First, we compare historical average, lenient learners, and a regular coevolutionary setup. As we discussed in Section 4, we expect to see that the historical average produces more robust solutions. One way to validate this conclusion is to look at the average score per generation. At every generation, agents are tested with random teammates multiple times. Each population contains slightly modified versions of the best candidates. As a result, the average score of that generation shows the candidates' ability to work with slightly modified teammates. On the other hand, the maximum score that we obtain at each generation is the score of the best team that we have obtained so far.
Figure 6 shows both the best and the average score per generation for three algorithms. We test standard CCEA, lenient learners, and historical average. All three algorithms use random sampling of 50 teams per generation. When we look at the maximum scores reached by the three algorithms, we find that they all converge to the same policy. Leniency converges faster, since it favors best solution over robustness. On the other hand, if we look at the average scores per generation, we find that leniency converges to a lower point than average fitnesses. This means that the solutions that the historical average produces can handle variations of teammates in a better way. Moreover, the average score of the historical-average method keeps improving even after the convergence of the best team.
───
### What needs to be done
Answer these questions about the extract on comparing coevolutionary methods:
(a) At every generation, how are agents tested?
(b) How many teams does each of the three algorithms randomly sample per generation?
(c) Why does leniency converge faster?
The data isn't needed here.
───
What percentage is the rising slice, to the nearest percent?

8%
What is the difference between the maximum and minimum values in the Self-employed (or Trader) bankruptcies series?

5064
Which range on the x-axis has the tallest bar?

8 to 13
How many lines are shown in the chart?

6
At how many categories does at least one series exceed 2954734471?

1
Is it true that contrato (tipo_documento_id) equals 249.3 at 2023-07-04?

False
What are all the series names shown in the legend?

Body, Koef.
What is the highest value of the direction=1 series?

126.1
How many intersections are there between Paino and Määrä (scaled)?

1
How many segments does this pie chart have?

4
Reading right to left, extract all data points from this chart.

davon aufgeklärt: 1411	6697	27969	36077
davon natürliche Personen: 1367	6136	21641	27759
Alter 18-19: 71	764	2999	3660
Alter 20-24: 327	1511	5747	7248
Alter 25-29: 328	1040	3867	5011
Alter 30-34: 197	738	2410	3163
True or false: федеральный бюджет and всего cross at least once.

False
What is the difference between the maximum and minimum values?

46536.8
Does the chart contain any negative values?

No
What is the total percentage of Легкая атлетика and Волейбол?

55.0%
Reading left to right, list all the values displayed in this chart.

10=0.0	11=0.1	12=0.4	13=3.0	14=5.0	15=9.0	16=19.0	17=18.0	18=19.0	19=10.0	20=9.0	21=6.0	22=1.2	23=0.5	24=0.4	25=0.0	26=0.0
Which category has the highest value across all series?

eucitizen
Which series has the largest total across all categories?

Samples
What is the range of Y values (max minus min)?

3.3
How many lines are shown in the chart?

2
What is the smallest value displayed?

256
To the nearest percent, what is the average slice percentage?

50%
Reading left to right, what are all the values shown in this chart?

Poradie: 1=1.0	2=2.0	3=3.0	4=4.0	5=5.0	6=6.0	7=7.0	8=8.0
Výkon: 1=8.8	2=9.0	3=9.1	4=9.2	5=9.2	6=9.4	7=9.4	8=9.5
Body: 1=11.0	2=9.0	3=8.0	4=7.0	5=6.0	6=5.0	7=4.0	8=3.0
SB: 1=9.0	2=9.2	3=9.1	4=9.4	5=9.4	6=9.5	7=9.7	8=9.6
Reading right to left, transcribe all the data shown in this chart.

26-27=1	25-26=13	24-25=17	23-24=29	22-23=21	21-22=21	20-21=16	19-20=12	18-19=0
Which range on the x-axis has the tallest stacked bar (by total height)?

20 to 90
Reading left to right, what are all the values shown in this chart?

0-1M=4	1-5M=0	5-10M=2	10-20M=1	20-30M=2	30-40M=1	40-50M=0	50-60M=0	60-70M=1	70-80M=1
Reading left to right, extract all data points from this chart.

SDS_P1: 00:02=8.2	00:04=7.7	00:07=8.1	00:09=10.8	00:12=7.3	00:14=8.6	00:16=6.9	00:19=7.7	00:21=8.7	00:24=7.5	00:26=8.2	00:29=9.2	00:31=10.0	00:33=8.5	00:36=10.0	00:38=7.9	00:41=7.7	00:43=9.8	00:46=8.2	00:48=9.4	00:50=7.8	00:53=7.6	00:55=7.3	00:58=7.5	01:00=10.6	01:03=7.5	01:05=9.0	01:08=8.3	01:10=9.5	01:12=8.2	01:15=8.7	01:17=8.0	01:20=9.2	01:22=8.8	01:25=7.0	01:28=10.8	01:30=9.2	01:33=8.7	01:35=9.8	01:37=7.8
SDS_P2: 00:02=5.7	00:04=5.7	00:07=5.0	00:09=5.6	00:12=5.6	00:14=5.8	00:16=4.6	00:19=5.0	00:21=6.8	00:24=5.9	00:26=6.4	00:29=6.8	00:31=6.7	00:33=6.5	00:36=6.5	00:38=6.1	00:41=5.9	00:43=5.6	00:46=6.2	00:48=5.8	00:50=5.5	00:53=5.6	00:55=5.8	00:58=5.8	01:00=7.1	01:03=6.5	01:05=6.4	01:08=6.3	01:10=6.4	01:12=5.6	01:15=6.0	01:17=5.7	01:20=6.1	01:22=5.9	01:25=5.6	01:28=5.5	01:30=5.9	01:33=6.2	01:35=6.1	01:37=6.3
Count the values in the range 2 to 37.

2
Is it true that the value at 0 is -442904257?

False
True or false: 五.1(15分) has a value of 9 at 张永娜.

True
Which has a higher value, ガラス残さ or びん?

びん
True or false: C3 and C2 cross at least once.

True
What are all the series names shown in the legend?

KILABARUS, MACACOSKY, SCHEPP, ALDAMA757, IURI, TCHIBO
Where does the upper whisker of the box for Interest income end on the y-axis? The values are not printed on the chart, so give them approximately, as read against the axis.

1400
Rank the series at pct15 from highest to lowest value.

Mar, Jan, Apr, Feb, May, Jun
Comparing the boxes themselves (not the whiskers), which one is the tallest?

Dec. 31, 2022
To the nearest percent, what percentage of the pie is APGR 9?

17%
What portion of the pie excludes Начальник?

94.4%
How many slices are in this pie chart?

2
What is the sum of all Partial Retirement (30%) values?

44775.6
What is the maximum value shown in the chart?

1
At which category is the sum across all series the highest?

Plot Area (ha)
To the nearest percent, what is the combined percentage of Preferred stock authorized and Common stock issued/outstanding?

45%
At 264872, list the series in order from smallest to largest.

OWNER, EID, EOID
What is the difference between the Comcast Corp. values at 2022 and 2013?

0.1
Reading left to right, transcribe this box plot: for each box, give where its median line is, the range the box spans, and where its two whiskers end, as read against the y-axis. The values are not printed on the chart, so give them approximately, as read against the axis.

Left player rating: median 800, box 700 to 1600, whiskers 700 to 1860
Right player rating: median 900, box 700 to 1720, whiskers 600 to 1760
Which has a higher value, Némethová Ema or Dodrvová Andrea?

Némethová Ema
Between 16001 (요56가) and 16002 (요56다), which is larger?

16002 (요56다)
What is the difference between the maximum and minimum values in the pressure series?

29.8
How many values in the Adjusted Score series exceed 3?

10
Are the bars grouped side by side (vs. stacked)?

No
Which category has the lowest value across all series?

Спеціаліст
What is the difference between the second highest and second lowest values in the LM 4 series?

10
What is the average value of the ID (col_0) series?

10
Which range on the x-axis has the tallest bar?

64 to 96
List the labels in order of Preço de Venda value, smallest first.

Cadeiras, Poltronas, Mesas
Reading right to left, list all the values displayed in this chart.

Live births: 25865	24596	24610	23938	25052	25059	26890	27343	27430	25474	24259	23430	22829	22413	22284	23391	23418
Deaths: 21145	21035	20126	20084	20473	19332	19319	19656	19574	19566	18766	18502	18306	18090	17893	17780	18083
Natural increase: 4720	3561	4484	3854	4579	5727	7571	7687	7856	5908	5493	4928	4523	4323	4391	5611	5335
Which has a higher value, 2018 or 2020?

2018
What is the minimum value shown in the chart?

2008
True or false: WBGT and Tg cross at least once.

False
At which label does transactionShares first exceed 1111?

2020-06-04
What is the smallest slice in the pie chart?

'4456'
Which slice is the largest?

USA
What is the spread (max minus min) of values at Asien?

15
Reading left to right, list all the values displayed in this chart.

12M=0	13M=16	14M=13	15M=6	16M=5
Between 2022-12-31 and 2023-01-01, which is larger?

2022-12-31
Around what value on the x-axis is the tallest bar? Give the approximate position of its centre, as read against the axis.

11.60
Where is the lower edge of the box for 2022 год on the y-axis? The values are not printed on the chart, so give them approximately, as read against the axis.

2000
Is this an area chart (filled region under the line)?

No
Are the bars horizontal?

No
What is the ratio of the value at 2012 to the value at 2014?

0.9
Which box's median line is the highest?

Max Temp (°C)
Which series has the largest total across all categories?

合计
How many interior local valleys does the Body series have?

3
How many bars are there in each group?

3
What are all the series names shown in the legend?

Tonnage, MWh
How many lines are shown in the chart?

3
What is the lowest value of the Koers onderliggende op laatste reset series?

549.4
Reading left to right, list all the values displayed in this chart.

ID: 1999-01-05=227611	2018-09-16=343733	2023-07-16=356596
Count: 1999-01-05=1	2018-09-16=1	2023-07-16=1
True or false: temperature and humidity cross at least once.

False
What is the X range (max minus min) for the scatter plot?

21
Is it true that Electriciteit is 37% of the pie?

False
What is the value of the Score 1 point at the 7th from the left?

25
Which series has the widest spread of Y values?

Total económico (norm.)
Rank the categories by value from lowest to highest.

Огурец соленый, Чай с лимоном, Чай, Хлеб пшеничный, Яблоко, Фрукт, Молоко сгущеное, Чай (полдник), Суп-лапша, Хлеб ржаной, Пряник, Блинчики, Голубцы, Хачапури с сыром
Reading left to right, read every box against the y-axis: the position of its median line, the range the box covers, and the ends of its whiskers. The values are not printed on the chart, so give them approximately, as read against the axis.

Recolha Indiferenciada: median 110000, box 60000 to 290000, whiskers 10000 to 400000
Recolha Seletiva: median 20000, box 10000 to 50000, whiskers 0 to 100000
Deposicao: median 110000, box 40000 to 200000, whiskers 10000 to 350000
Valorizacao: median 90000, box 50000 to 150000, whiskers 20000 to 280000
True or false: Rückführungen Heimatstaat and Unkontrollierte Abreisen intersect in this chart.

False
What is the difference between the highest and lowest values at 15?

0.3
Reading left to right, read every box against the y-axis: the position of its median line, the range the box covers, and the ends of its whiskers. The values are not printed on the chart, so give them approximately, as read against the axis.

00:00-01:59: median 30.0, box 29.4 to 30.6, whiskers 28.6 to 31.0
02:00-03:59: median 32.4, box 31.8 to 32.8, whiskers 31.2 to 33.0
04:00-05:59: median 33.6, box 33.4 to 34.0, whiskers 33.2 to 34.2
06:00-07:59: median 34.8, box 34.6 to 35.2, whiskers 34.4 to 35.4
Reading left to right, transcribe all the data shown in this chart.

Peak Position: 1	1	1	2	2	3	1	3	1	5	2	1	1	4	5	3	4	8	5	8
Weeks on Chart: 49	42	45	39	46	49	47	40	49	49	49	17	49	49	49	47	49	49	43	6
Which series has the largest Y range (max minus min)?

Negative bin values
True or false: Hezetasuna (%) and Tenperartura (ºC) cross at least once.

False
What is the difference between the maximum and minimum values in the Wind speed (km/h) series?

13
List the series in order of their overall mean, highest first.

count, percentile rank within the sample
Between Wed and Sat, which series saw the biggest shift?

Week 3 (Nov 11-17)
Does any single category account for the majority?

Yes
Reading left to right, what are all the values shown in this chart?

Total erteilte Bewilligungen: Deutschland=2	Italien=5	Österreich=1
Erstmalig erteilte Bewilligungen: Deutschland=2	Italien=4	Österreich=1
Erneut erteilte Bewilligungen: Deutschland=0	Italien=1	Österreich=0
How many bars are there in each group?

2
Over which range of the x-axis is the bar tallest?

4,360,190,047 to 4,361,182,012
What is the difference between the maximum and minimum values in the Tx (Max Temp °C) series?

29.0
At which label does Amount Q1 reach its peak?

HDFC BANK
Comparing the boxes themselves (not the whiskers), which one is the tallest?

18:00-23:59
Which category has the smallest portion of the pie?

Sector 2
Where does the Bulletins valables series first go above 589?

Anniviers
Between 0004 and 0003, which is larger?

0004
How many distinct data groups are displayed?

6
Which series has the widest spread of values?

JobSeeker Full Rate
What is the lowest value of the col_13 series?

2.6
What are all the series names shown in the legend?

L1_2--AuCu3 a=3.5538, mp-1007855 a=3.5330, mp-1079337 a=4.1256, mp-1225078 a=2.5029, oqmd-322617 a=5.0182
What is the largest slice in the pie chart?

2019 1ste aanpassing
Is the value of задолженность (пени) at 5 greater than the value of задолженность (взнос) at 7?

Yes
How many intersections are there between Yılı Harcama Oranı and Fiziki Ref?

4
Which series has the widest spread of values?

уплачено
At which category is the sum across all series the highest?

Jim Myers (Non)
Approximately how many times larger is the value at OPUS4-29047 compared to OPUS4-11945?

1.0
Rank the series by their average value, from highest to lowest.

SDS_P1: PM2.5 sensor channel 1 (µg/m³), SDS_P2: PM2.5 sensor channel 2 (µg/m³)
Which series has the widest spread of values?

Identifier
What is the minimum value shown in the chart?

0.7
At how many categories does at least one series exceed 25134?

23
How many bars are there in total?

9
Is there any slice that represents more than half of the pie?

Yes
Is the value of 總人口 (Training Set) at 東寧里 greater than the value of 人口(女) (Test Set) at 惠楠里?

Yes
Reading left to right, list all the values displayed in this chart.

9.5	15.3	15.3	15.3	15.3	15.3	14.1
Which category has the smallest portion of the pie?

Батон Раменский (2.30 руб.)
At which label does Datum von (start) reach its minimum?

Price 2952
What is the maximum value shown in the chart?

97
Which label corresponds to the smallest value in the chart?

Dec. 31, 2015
───
### Response to this task
(a) They are tested with random teammates multiple times.
(b) 50 teams.
(c) It favors the best solution over robustness.